3
votes

Let's say I want to replace any number of repeats of string 1 with an equal number of repeats of string 2, using regular expressions. For example, string 1 = "apple", string 2 = "orange".

I imagine something like this:

s/apple{2,}/orange{N}/

but I don't know how to specify the N to match the number of repeats of apple. Is that even possible?
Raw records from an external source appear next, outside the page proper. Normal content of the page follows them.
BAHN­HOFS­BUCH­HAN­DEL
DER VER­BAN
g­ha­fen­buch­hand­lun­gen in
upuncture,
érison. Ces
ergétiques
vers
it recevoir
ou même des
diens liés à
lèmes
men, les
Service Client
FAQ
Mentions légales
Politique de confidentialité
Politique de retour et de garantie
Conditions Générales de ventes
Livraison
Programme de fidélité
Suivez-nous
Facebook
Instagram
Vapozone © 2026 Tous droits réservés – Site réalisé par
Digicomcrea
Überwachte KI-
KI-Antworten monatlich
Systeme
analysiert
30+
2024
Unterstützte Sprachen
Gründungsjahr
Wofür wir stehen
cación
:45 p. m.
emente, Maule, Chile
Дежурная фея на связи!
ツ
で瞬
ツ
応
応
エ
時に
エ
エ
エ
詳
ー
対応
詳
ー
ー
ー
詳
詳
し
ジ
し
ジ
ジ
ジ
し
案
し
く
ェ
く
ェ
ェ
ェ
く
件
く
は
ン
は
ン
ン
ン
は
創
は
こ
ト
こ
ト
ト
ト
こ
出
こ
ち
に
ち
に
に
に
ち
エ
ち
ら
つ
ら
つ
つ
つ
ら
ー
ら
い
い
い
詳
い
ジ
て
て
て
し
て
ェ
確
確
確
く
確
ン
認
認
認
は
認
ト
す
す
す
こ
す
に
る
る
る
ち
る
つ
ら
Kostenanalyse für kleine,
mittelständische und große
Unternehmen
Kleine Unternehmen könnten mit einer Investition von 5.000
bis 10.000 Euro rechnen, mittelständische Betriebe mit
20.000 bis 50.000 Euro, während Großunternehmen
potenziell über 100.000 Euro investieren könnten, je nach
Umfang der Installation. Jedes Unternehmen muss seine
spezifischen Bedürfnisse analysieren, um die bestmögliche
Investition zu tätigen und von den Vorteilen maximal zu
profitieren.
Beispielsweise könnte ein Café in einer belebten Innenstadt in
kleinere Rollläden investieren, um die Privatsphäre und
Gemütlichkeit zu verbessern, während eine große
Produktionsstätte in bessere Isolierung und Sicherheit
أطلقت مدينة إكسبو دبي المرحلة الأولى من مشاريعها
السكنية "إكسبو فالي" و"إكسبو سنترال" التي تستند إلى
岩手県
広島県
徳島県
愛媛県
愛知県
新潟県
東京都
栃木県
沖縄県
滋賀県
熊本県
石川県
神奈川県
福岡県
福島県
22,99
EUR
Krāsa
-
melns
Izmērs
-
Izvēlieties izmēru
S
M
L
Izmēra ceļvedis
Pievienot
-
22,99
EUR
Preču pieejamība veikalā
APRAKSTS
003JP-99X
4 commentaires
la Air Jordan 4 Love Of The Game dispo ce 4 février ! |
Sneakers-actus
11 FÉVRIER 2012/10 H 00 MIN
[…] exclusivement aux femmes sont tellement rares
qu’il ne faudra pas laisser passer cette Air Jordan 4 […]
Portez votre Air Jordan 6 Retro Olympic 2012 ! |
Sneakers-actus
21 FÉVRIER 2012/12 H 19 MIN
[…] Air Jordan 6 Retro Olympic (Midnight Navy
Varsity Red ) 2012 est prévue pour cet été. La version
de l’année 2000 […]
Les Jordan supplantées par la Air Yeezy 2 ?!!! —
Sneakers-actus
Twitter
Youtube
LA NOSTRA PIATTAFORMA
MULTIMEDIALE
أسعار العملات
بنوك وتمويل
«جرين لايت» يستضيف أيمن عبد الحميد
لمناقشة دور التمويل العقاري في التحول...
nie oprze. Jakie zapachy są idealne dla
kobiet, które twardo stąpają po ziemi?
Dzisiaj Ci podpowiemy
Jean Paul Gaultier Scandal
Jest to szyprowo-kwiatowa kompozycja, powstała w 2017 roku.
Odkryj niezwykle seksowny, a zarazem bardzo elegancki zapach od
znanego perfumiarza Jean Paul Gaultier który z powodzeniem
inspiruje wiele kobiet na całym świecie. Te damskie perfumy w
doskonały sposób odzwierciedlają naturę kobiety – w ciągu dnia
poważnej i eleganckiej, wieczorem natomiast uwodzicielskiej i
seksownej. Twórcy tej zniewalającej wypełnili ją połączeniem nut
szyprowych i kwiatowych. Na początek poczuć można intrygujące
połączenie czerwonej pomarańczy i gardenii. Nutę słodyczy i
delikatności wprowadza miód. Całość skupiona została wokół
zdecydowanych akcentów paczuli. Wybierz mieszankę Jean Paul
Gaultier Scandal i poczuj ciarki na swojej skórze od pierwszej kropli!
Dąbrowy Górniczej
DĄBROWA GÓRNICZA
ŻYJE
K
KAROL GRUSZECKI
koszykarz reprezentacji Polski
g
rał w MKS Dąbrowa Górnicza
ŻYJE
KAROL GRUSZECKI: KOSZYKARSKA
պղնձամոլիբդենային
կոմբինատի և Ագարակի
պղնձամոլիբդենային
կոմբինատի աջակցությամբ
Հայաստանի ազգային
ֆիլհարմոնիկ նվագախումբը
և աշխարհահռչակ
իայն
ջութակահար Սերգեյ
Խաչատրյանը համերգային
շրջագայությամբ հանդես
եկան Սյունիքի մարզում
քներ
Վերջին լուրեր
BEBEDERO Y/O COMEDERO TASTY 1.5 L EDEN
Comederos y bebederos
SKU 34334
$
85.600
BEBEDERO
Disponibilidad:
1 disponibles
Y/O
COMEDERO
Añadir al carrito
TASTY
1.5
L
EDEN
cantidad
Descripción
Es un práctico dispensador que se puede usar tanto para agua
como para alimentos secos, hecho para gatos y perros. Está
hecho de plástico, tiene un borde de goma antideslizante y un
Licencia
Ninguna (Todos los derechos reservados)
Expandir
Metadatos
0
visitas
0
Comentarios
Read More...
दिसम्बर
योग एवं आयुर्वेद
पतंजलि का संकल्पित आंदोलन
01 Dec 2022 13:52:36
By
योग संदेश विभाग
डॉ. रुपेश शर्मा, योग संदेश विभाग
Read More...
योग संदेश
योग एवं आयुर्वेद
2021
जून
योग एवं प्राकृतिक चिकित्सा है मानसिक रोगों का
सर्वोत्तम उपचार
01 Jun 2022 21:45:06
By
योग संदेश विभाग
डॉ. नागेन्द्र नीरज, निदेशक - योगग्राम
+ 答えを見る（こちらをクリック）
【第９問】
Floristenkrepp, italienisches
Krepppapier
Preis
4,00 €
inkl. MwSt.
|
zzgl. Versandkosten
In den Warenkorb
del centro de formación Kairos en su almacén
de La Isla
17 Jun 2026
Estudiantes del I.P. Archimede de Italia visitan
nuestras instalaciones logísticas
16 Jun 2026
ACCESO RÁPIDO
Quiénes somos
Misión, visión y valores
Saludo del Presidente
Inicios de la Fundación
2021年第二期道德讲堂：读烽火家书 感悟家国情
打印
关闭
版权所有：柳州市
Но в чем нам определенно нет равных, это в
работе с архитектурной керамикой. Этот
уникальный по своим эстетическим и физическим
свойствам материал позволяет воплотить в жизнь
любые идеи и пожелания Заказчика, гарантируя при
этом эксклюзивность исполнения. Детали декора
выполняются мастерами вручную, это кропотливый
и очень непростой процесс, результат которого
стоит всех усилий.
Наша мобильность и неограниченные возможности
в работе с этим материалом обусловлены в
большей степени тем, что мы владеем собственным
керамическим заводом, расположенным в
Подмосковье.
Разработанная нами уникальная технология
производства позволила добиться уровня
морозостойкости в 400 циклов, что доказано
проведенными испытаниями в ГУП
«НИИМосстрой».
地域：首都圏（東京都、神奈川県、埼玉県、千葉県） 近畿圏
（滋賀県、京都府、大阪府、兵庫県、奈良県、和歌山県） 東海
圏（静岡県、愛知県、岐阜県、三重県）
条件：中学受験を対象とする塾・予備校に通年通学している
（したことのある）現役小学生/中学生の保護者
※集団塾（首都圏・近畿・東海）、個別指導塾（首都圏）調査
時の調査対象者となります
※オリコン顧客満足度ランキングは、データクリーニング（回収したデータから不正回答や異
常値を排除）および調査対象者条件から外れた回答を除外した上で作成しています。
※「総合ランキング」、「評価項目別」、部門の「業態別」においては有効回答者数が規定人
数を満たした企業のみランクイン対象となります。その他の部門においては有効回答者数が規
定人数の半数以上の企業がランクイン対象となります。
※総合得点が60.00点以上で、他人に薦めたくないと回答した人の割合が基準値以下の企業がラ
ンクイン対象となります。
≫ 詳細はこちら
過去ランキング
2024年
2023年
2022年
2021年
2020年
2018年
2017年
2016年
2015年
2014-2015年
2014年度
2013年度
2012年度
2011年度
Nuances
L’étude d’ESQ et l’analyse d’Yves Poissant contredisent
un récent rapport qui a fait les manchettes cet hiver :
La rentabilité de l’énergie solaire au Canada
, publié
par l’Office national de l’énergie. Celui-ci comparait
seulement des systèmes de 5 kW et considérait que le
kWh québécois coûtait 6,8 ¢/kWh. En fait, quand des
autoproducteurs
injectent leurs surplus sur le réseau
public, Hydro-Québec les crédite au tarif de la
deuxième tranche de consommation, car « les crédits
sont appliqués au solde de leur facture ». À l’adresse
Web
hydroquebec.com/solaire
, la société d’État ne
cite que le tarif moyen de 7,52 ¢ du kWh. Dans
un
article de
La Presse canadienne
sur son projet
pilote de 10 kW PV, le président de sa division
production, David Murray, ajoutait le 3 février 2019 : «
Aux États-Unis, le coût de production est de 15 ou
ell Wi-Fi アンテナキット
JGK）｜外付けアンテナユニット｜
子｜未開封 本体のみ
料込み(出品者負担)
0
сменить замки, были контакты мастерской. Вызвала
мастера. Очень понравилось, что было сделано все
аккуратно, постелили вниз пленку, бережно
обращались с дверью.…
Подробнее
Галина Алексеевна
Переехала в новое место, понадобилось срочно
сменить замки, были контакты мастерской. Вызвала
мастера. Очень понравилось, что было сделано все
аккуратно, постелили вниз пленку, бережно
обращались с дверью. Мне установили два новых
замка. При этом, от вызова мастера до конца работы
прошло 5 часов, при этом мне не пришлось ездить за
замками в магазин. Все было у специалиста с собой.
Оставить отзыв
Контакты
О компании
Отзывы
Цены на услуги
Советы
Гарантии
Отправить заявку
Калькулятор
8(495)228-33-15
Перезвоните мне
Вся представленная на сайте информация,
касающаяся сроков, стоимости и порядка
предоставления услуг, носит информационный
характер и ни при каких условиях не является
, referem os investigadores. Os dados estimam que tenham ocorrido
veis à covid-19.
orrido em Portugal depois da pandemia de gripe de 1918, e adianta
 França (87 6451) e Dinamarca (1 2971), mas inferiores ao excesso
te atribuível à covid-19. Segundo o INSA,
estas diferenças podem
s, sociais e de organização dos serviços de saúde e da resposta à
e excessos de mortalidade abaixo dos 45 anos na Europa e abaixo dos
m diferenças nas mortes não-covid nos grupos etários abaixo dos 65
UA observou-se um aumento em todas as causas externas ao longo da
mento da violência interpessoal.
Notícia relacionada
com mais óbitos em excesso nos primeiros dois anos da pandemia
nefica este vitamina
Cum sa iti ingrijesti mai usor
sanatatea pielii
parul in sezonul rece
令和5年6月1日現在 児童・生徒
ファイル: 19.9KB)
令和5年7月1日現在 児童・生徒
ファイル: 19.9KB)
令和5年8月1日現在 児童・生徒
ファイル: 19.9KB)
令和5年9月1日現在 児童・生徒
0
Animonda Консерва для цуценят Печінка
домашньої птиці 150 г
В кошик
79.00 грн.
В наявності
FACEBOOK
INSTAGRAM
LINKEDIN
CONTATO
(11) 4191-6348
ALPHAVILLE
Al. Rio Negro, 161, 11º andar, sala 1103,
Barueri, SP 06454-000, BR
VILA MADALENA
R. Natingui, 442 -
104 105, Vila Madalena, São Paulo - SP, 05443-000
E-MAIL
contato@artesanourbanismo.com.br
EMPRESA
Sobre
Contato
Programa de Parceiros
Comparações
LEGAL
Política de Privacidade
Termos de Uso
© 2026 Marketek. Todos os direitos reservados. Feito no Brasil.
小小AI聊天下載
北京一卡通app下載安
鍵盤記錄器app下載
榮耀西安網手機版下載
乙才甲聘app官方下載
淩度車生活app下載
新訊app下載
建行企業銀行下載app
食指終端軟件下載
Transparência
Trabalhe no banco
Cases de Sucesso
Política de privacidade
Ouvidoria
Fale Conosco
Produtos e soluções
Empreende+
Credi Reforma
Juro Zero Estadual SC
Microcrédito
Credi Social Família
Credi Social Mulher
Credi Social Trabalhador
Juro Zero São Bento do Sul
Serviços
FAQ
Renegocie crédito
Note: as pointed out by xhienne, I am looking for repeats, therefore at least two occurrences of the string 1.

Sample input:

Lorem ipsum dolor sit amet, consectetur adipiscing elit, sed do eiusmod tempor incididunt ut labore et dolore magna aliqua. apple Ut enim ad minim veniam, quis nostrud exercitation ullamco laboris nisi ut aliquip ex ea commodo consequat. Duis aute irure dolor in reprehenderit in voluptate velit esse cillum dolore eu fugiat nulla pariatur. appleappleapple Excepteur sint occaecat cupidatat non proident, appleappleappleapple sunt in culpa qui officia deserunt mollit anim id est laborum.

Sample output:

Lorem ipsum dolor sit amet, consectetur adipiscing elit, sed do eiusmod tempor incididunt ut labore et dolore magna aliqua. apple Ut enim ad minim veniam, quis nostrud exercitation ullamco laboris nisi ut aliquip ex ea commodo consequat. Duis aute irure dolor in reprehenderit in voluptate velit esse cillum dolore eu fugiat nulla pariatur. orangeorangeorange Excepteur sint occaecat cupidatat non proident, orangeorangeorangeorange sunt in culpa qui officia deserunt mollit anim id est laborum.

2
Can you provide some test cases? - vrintle
Why not just s/apple/orange/g? - melpomene
Judging from your example, there seems to be a constraint you had not stated explicitly: is this really "any number of repeats" or "any number of two or more repeats"? The former can be simplified, like melpomene said. The latter is much more complex. - xhienne
@plusik Regex implementations differ from engine to engine, you should always add your tool/language. If you plan to use it in Vim, add this tag. Now, what is the real use case? Provide a sample text and expected output. - Wiktor Stribiżew
@WiktorStribiżew I am aware that the regex syntax differs from engine to engine, but that is irrelevant. I am asking whether this is possible in principle. If you can provide a solution in any regex engine, I'll be happy. Added a sample input and output as requested. - plusik

2 Answers

3
votes

A possible solution is using a regex that supports \G operator:

(?:\G(?!\A)|(?=(?:apple){2}))apple

See the regex demo

Details

  • (?:\G(?!\A)|(?=(?:apple){2})) - a non-capturing group that matches either of the two alternatives:
    • \G(?!\A) - the end of the previous successful match (with the start of string position subtracted from the \G)
    • | - or
    • (?=(?:apple){2}) - a location in string that is followed with two occurrences of apple substring
  • apple - an apple substring.

Note that the regex does not need to count much, it just finds a place where a string repeats 2 times, then, it replaces all consecutive, adjoining matches.

1
votes

Since this problem initially arose while you were using vim (which doesn't support the \G operator used by Wiktor Stribiżew in his answer), here is an answer specifically for vim:

:s/\(apple\)\{2,\}/\= substitute(submatch(0), "apple", "orange", "g")/g

(of course, this cannot be considered as a true regex since it makes use of a vim function to do a sub-substitution in the matched text)